The National Assembly of Korea passed the Tax Reform Bill of 2016 on 2 December 2015. The bill was enacted on 15 December 2015 and certain Enforcement Decrees are expected to be approved by the Government in the near future.
According to the current tax law the net operating losses can be carried forward for 10 years to compensate the taxable income without any condition limitation. The tax reform bill introduces an annual deductibility limitation of 80% of taxable income. However, companies classified as small and medium sized and certain companies specified under the Enforcement Decree of Corporate Income Tax Law (CITL ED) including companies under court receivership will fall within the 80% limitation.
The amended bill will be effective for periods beginning on or after 1 January 2016.

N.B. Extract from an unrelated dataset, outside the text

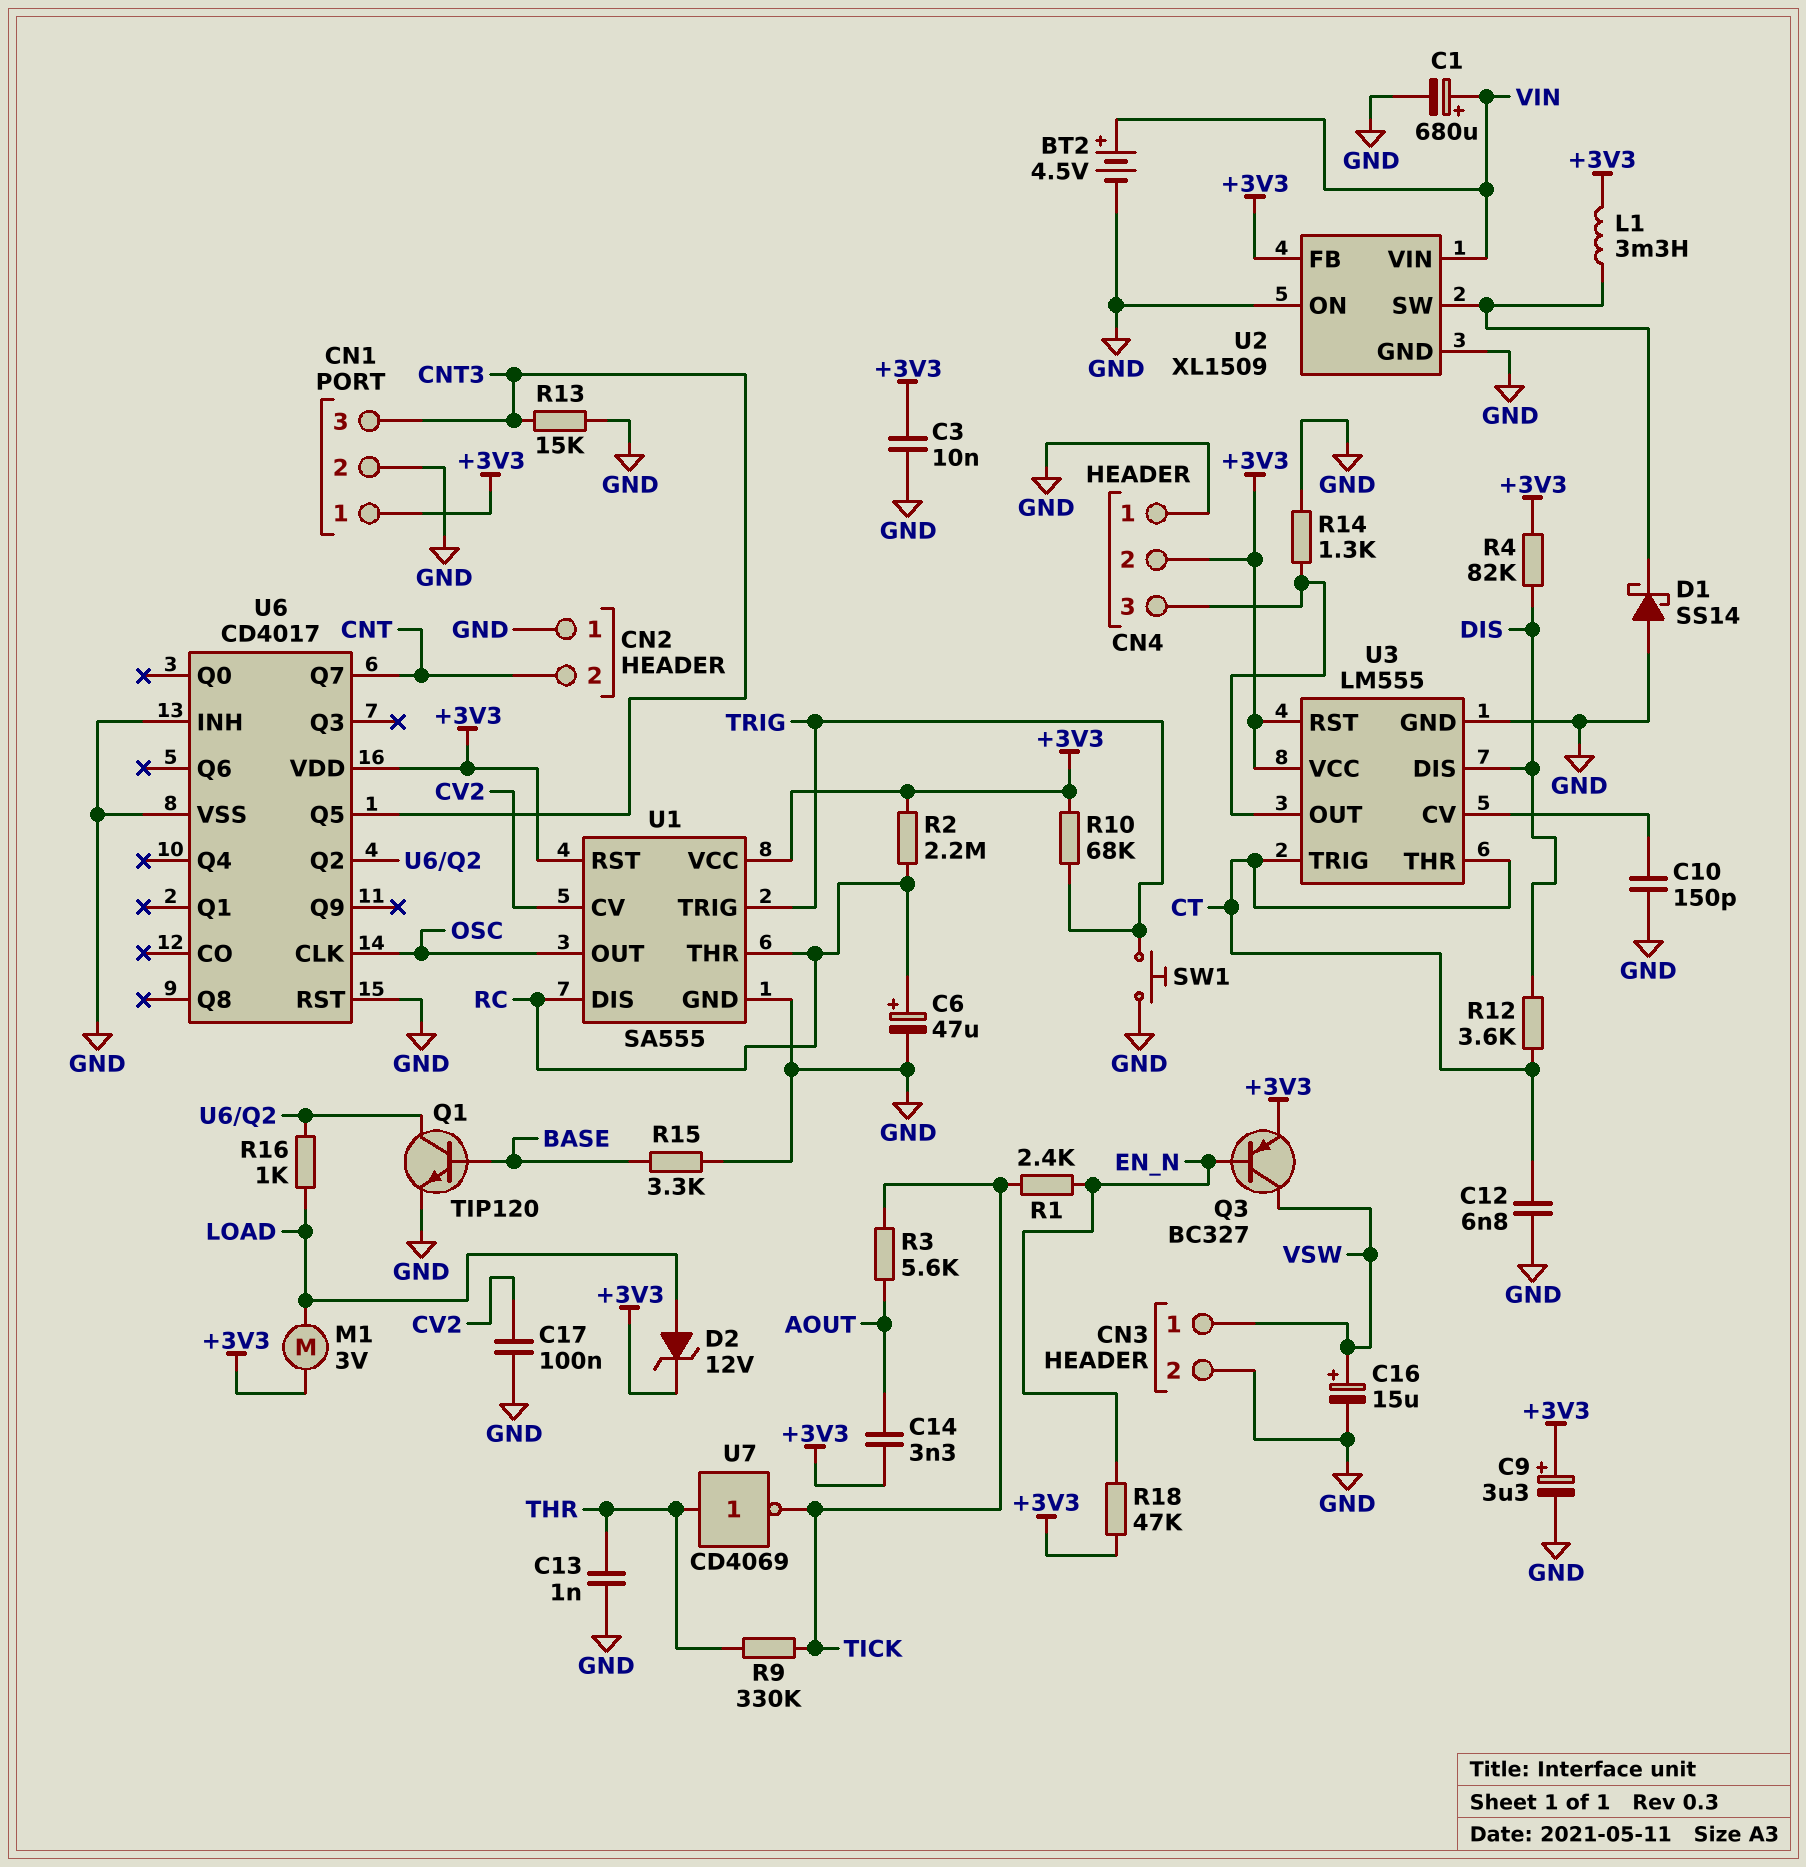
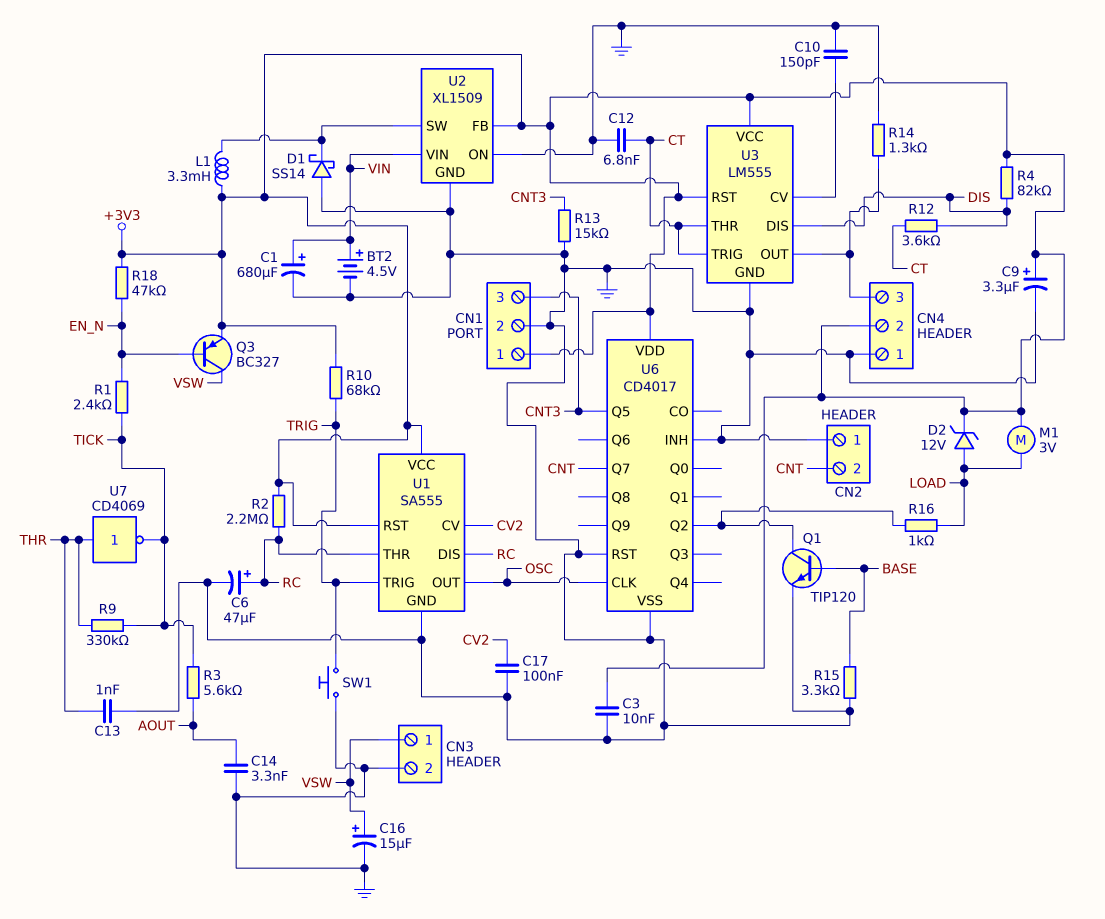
C14: 3.3nF (+3V3, AOUT) -> 3.3nF (AOUT, GND)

The sunset clause providing tax credits for investments in research and development (R&D) facilities will be further extended for another three years, but the applicable tax credit rates will be reduced for those extended years. The energy saving facilities will not be affected by this, but the applicable tax credits will be reduced for investments made in 2016.
The amended tax law introduces new documentation requirements for certain multinational companies, in line with the Organization for Economic Co-operation and Development’s guidance on Transfer Pricing Documentation and Country-by-Country reporting issued as part of the Base Erosion and Profit Shifting (BEPS) project. The new reporting requirement will be applicable to domestic corporations which have transactions and assets exceeding specific thresholds and foreign corporations with a permanent establishment in Korea.
Failure to comply with the reporting standard will result in a noncompliance penalty of KRW10 million.
The amended law will become effective for periods beginning on or after 1 January 2016.